= Tasks to carry out =
1. Reproduce the passage on Western civilization from "In other words, behind" to "appeal to revelation.".
2. In the passage on Western civilization, what term of Russell's is used for what Western civilisation offers?

= Exercise passage =
<<<<
A culture that gave the world the spiritual creations of classical music, of Mozart, Beethoven, Wagner and Schubert, the paintings of Michelangelo, Raphael, Da Vinci and Rembrandt, does not need lessons from societies whose idea of spirituality is a heaven peopled with female virgins for the use of men whose idea of heaven resembles a cosmic brothel. The West has given the world [
..]
To paraphrase Alan Coors, instead of the rigid, inhuman caste system of India, we have unparalleled social mobility in the West. Western society is a society of ever-richer, more varied, more productive, more self-defined, and more satisfying lives. It is a society of boundless private charity; it is a society that broke of behalf of merit the seemingly eternal chains of station by birth.
The West has given us the liberal miracle of individual rights, individual responsibility, merit and human satisfaction, in contrast to the mind-numbing certainties and rules of Islam, Western civilisation offers what Russell once called liberating doubt, which leads to the methodological principles of scientific scepticism. Politics, as much as science, proceeds by tentative steps of trial and error, open discussion, criticism and self-correction. One could characterise the difference between the West and the rest as a difference is epistemological principles. Western institutions such as universities, research institutes and libraries are at least ideally independent academies which enshrine these epistemological norms and where the pursuit of truth is conducted in a spirit of disinterested enquiry, free from political pressures.
In other words, behind the success of modern Western societies, with their science and technology and their open institutions, lies a distinct way of looking at the world, interpreting it and the recognition and rectifying of the problems besetting them. Problems are lifted out of the religious sphere and treated as empirical problems whose solutions lie in rational procedures and open to rational [inter]subjective criticism, not in appeal to revelation.
The whole edifice of modern science and its methodology is one of Western man's greatest gifts to the world. But the West did not only give us just about every scientific discovery for the last five hundred years, from electricity to computers, but gave us, thanks to its humanitarian impulses, the Red Cross, Doctors without Frontiers or Borders, Human Rights Watch and Amnesty International. It is the West that provides the bulk of the aid to beleaguered Darfur. Islamic countries are conspicuous by their absence.
>>>>
= Source material =
<<<<
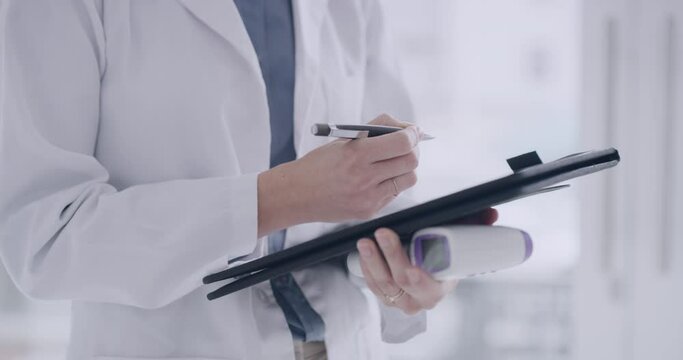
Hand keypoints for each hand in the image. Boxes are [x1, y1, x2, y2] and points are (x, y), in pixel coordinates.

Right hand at [257, 114, 420, 235]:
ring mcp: (368, 197)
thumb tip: (408, 128)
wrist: (296, 194)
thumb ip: (376, 128)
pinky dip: (392, 183)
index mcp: (356, 153)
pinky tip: (376, 179)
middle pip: (411, 161)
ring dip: (405, 168)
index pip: (402, 142)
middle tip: (406, 145)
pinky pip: (394, 193)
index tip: (412, 131)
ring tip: (391, 163)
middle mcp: (364, 177)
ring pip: (408, 179)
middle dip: (413, 149)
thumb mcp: (344, 138)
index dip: (413, 134)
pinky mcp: (369, 211)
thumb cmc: (320, 163)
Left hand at [356, 208, 498, 314]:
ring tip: (365, 241)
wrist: (429, 273)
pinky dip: (366, 267)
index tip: (410, 267)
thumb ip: (475, 225)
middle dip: (390, 257)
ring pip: (382, 283)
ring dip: (372, 261)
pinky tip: (362, 252)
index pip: (426, 287)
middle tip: (383, 234)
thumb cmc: (444, 257)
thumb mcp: (459, 242)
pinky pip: (372, 284)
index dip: (418, 279)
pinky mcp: (384, 295)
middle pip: (400, 282)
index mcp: (437, 290)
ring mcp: (398, 300)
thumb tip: (491, 213)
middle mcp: (417, 300)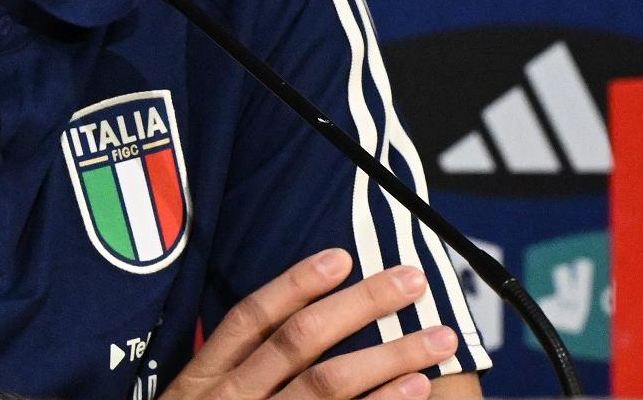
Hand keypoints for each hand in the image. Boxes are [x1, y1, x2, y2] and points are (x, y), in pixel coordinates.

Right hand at [162, 249, 459, 399]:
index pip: (251, 318)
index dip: (296, 283)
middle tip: (412, 281)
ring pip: (327, 385)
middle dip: (361, 306)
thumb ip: (234, 369)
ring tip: (437, 338)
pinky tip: (415, 391)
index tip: (342, 256)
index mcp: (204, 380)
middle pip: (300, 343)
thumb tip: (295, 323)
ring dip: (389, 356)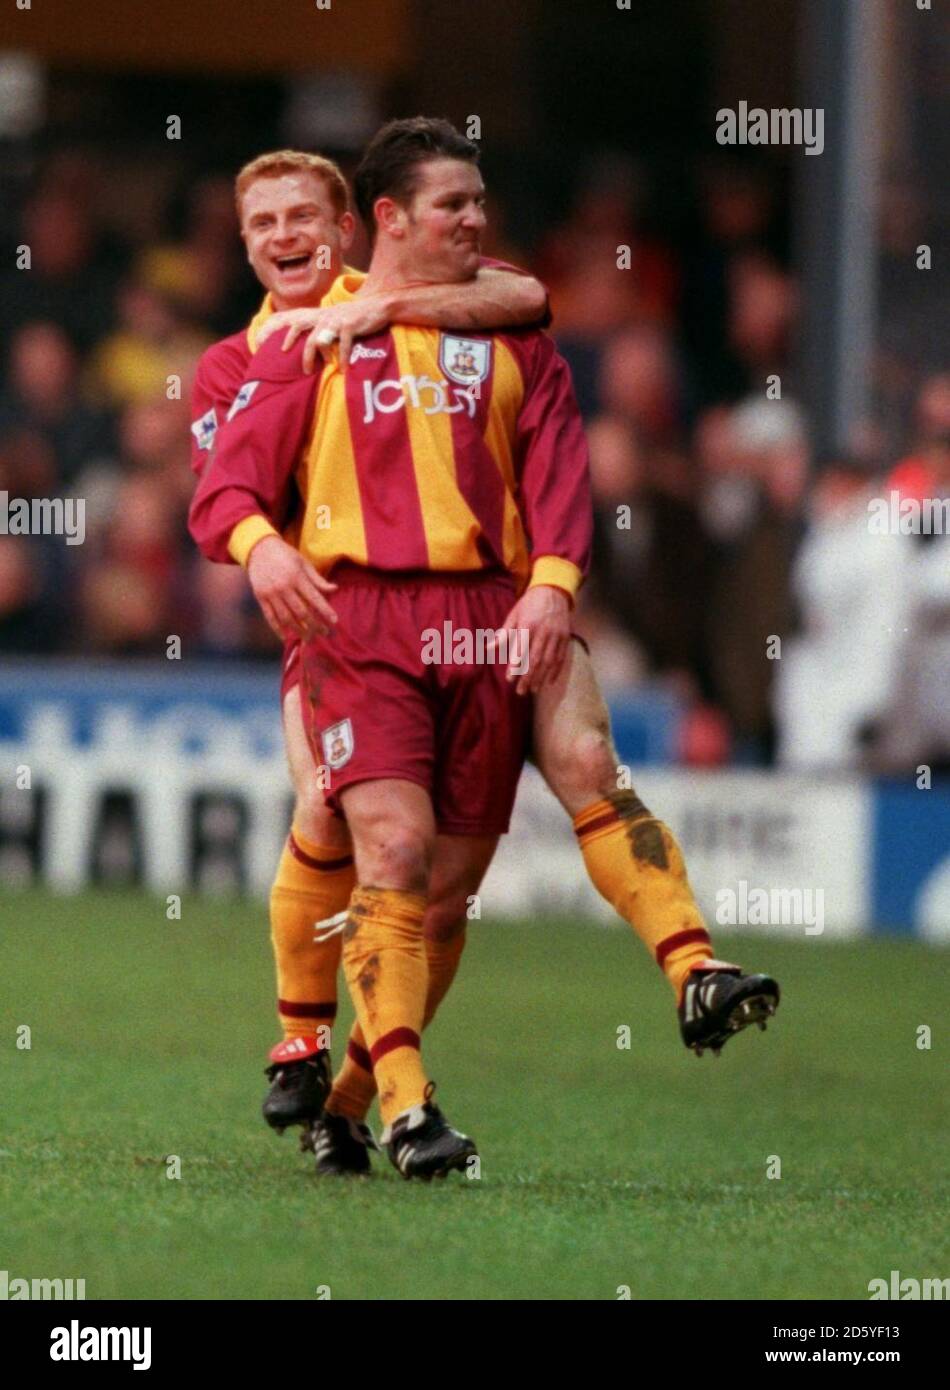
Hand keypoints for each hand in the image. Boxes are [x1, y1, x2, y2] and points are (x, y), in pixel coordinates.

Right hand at [246, 535, 337, 640]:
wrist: (259, 548)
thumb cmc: (285, 555)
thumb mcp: (303, 563)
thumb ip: (318, 579)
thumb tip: (335, 589)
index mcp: (297, 577)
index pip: (314, 598)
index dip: (325, 611)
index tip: (334, 621)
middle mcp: (284, 587)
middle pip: (301, 612)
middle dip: (314, 625)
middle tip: (324, 633)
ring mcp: (271, 593)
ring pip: (286, 618)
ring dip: (298, 631)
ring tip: (308, 638)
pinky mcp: (261, 597)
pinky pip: (270, 617)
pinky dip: (277, 629)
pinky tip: (286, 637)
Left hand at [256, 296, 392, 372]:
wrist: (379, 307)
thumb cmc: (357, 319)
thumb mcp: (336, 324)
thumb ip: (324, 333)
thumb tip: (315, 349)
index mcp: (319, 316)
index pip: (292, 320)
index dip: (277, 330)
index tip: (267, 345)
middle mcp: (324, 316)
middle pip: (298, 327)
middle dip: (290, 344)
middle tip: (296, 367)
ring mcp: (336, 319)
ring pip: (316, 338)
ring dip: (311, 356)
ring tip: (307, 372)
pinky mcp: (350, 324)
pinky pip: (342, 343)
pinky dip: (342, 358)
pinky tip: (342, 370)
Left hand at [496, 585, 570, 694]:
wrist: (553, 590)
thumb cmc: (529, 604)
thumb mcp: (514, 615)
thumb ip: (504, 634)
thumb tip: (489, 648)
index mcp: (528, 625)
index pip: (520, 649)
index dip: (515, 665)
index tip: (510, 679)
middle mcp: (543, 631)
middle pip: (535, 659)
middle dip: (528, 677)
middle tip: (520, 691)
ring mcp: (556, 635)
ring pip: (549, 661)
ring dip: (541, 677)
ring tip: (533, 690)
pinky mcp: (565, 637)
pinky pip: (561, 658)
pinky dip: (555, 671)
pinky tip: (549, 682)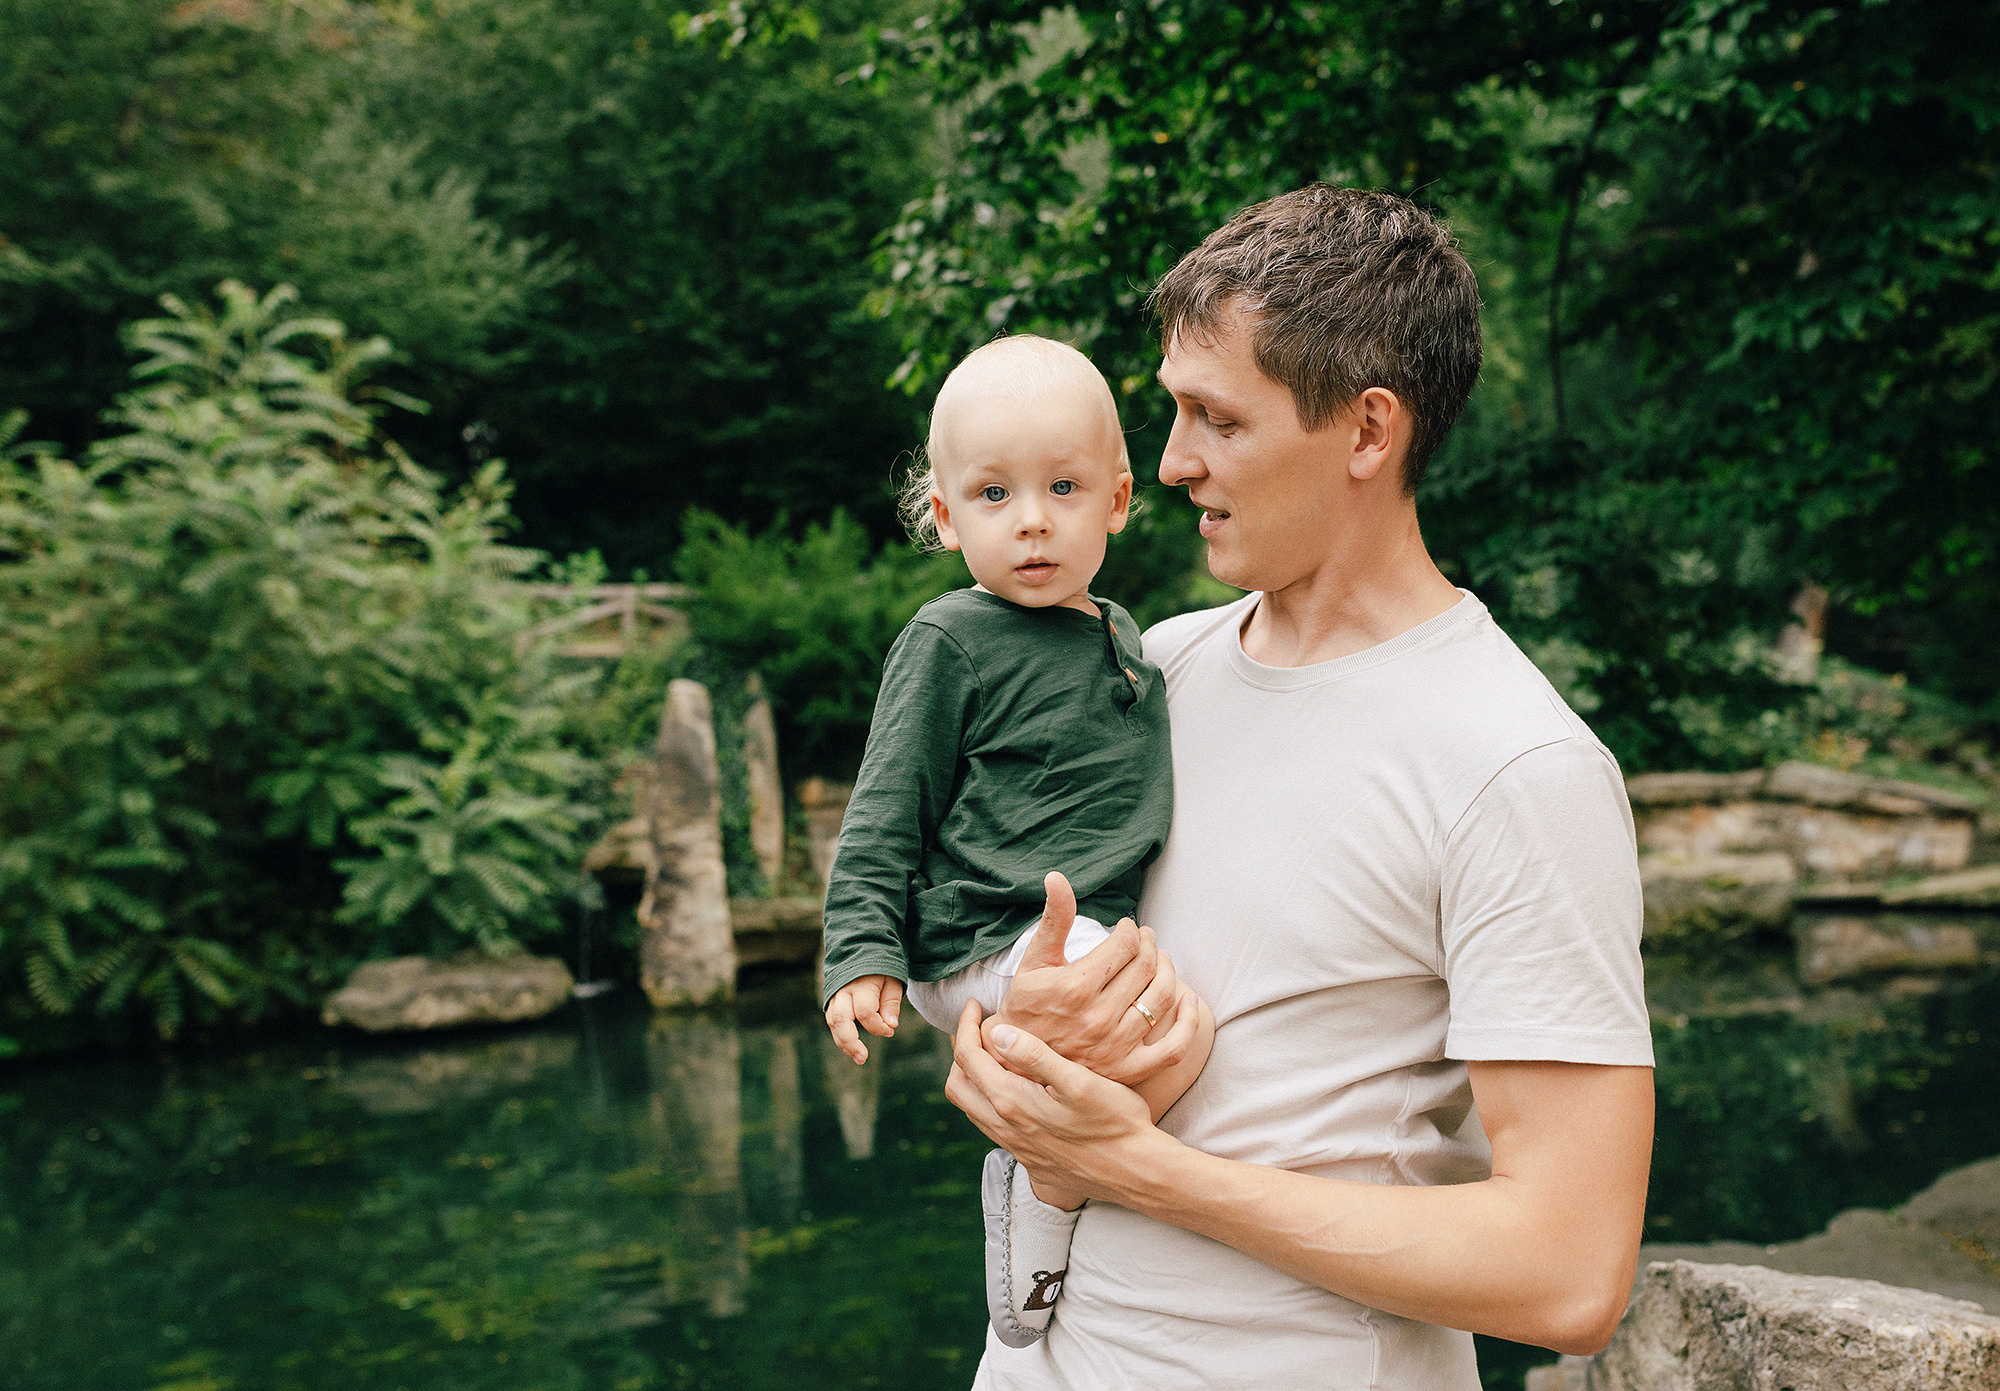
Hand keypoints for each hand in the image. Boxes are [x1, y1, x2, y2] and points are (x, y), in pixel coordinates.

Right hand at [824, 974, 902, 1063]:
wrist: (861, 951)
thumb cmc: (880, 968)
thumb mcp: (892, 980)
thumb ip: (891, 1003)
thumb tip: (891, 1025)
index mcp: (861, 985)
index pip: (866, 1012)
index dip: (878, 1026)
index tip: (890, 1030)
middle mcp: (844, 991)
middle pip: (841, 1020)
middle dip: (850, 1042)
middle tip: (862, 1058)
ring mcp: (835, 996)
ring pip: (833, 1023)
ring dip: (843, 1043)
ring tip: (858, 1057)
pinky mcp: (831, 1002)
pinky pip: (832, 1021)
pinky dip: (840, 1036)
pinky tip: (851, 1048)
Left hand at [946, 1001, 1157, 1206]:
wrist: (1136, 1172)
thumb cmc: (1115, 1122)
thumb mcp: (1079, 1082)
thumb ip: (1036, 1056)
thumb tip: (999, 1032)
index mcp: (1012, 1102)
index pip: (968, 1058)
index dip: (965, 1025)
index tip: (977, 1004)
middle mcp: (1005, 1128)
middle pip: (958, 1086)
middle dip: (961, 1051)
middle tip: (977, 1027)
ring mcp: (1015, 1147)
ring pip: (973, 1108)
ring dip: (974, 1077)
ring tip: (994, 1053)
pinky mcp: (1028, 1158)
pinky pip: (991, 1125)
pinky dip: (990, 1098)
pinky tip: (1017, 1087)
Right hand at [995, 872, 1197, 1084]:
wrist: (1014, 1061)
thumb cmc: (1025, 1005)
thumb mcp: (1034, 959)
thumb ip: (1054, 919)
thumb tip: (1057, 876)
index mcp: (1076, 986)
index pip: (1126, 945)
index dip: (1132, 930)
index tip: (1127, 927)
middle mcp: (1098, 1017)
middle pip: (1146, 967)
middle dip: (1150, 945)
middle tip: (1146, 938)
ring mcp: (1114, 1047)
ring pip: (1160, 999)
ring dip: (1168, 972)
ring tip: (1160, 960)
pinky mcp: (1125, 1070)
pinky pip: (1171, 1049)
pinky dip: (1187, 1025)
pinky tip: (1188, 1002)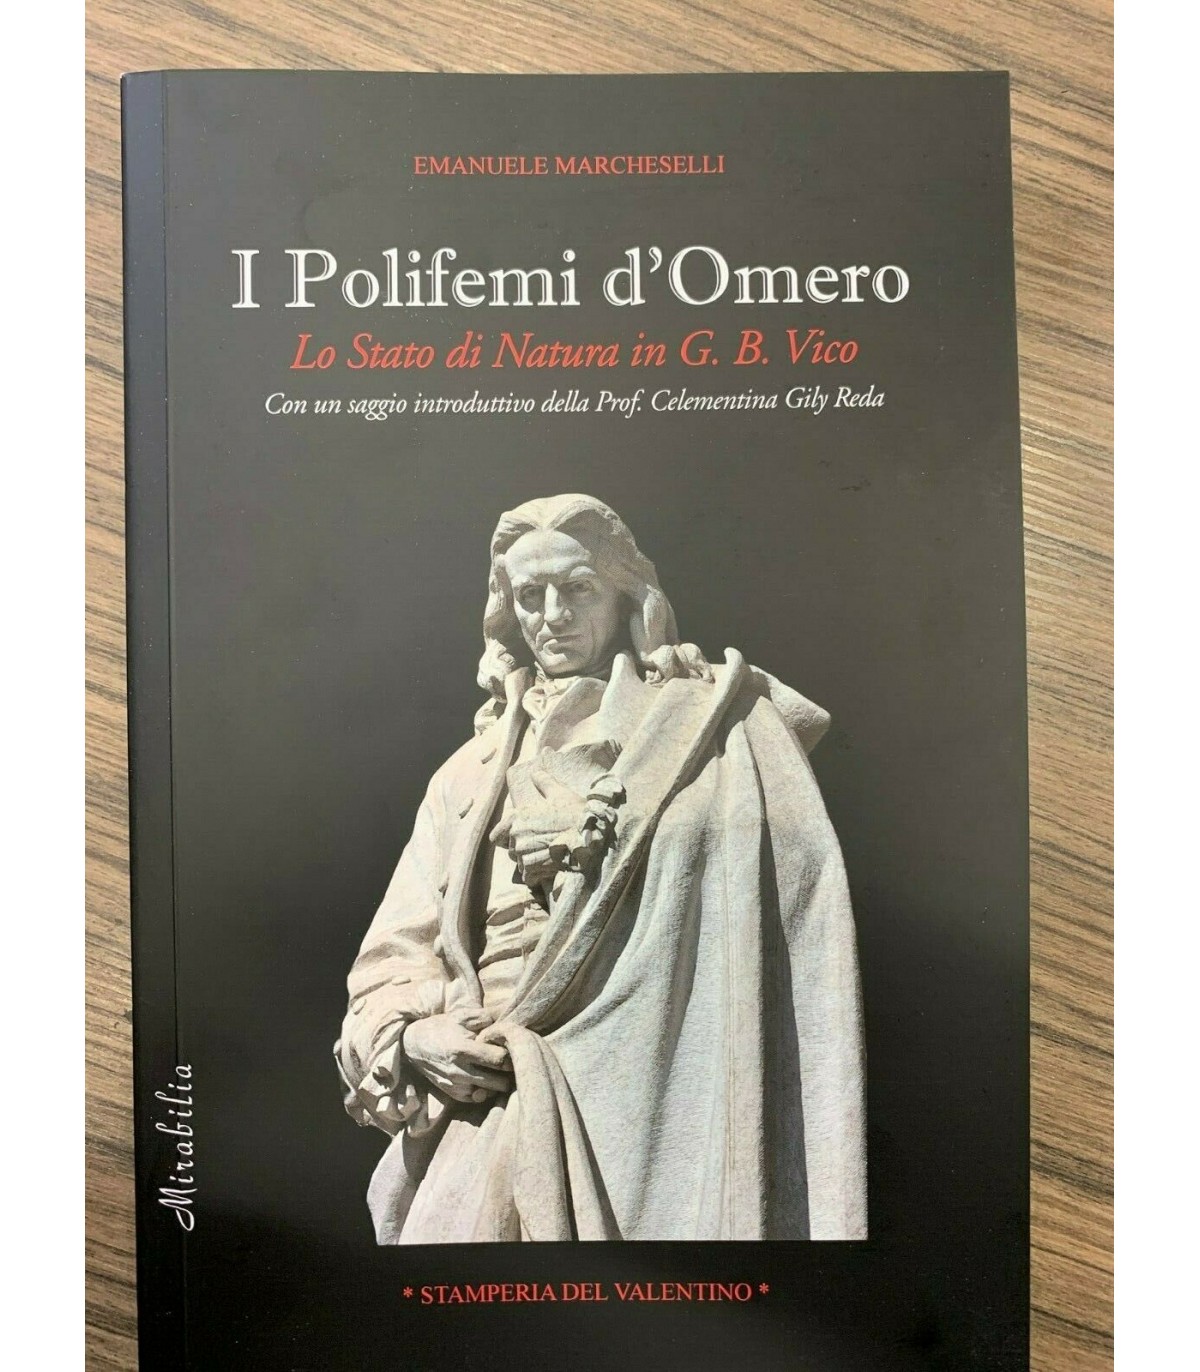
>>>>
= Exercise results =
1.
In other words, behind the success of modern Western societies, with their science and technology and their open institutions, lies a distinct way of looking at the world, interpreting it and the recognition and rectifying of the problems besetting them. Problems are lifted out of the religious sphere and treated as empirical problems whose solutions lie in rational procedures and open to rational [inter]subjective criticism, not in appeal to revelation.

2. Liberating doubt.